Overall, I've found my Columbia education -- liberal arts impracticality and all -- to be invaluable. I look at a movie, a building, a worm dying on the ground and I know what it has to do with fifteenth-century Japanese import laws or plate tectonics or hope and death in human existence.

However, there were ways in which I could have wrung more practical value from Columbia in addition to adding to the general richness of my ability to experience the universe.
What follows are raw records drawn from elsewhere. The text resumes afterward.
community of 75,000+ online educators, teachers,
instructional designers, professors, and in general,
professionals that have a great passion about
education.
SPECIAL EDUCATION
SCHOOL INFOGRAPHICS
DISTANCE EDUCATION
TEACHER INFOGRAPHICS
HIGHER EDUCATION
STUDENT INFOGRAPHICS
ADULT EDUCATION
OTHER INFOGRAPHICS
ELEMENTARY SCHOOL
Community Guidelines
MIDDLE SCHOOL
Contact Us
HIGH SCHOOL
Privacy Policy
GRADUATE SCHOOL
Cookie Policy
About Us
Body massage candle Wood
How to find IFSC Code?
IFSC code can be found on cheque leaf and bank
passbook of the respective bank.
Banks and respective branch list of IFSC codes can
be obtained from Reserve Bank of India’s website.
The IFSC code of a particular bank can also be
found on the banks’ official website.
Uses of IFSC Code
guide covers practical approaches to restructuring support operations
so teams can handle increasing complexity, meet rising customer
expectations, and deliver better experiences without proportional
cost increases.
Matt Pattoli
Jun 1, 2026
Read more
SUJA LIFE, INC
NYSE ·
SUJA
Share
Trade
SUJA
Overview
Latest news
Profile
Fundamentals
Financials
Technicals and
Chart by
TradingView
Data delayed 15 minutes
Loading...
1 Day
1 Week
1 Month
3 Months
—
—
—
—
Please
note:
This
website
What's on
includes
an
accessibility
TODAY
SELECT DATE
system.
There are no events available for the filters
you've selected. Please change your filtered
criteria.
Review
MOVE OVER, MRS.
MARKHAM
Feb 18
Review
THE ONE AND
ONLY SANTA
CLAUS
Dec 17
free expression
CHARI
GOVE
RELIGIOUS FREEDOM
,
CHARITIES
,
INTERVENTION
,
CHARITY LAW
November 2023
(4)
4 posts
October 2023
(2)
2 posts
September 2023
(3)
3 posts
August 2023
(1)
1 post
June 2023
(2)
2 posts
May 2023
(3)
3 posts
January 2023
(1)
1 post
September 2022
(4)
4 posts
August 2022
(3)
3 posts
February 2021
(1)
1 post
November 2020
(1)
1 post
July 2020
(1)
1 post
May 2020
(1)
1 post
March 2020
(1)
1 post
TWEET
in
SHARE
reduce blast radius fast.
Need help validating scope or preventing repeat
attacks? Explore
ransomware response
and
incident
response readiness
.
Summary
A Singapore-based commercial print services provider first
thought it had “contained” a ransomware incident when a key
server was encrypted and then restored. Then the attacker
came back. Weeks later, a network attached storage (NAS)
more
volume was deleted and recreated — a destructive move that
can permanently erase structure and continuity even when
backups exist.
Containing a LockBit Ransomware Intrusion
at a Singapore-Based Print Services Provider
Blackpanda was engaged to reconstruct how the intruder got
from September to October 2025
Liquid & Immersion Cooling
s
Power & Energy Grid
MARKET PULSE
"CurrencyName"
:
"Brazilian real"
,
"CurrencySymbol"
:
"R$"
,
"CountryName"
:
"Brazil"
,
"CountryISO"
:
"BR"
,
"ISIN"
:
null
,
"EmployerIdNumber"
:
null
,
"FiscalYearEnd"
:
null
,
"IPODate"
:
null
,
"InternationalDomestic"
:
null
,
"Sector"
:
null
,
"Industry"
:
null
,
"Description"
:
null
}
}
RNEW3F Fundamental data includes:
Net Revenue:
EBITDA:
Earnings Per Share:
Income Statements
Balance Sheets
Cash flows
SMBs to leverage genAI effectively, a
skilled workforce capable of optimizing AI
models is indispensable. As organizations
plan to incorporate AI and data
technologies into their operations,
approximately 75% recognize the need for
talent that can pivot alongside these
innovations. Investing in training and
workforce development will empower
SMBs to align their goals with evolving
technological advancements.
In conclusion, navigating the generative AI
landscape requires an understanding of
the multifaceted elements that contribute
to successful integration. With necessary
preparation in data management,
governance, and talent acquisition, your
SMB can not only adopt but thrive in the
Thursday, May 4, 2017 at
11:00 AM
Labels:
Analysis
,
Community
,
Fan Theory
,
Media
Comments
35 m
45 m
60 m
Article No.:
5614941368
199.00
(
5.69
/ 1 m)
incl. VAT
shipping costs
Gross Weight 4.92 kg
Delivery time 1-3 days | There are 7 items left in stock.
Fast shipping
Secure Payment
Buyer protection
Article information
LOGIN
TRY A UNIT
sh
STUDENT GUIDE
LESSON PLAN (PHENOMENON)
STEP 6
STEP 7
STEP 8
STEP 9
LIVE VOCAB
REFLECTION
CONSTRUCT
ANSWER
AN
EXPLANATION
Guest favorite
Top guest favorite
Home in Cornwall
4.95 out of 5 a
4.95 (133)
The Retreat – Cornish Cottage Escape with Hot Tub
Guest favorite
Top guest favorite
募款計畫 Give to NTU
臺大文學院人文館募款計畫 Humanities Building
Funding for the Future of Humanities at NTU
When I had academic or career quandaries at Columbia, I took them to the First-Year Class Center, my major adviser, or the Senior Class Center, and I asked questions.

I was asking all the wrong ones. Or rather, I wasn't asking the right ones.

Sure, I could blame the advisers for their end of it, and I do see lots of places where they could have done better. The first-year adviser only rephrased my questions and said them back to me when I asked about how to choose a major. My major adviser only said "yes" and "no" when I asked if I was doing all right. The senior class center passed me off to different departments until I ended up at the Dean's office, which had no idea what to do with me.

Current Columbia students should do what I did, but they should do more. Today's first-years should ask, "How do I choose a major?" but they should also ask, "What classes should I take to get the career I want, which is [this specific thing]?" or "What careers are going to be hot in the next few years? What classes do I need to take for those?"

Go ahead and ask, "Is there anything else I have to do?" but add, "because I think I should go to graduate school" or "because I want to get a career in medicine/law/public service" or "because I have no idea what do to after graduation."

Ask, "What jobs should I apply to?"

Ask, "What should I expect of my job search?"

"How long will it take?"

"When I'm asked for salary requirements, how much money should I ask for?" (I asked my dad, who told me to write down a figure that turned out to be much too high. What did I know? A long, unsuccessful job search, that's what.)

My two biggest problems, I think, were that I didn't know what my major adviser was for (still not too clear on that, in fact) and that I didn't know what different specific Columbia clubs were for. I thought that a college-level Biology Society was the same as the high school entity of the same name: a place for people with similar interests to meet each other and make friends. The people were nice enough, but when I didn't have any fun, I stopped going. Since leaving Columbia, I've learned that a Biology Club or Chemistry Club or Major XYZ Club isn't a place to meet kindred spirits but to make cordial acquaintances and future job contacts. That, I'm told, is what networking is.

I've figured out what some of my mistakes were (and managed some damage control), and now that my younger cousins are going off to college, I'm making darn sure that they know too. The biggest piece of advice that I'd give current Columbia students is to meet with a major adviser and ask straight up, "How can you help me make the most of my Columbia education? What does a major adviser do?" and not take "yes" or "no" for an answer.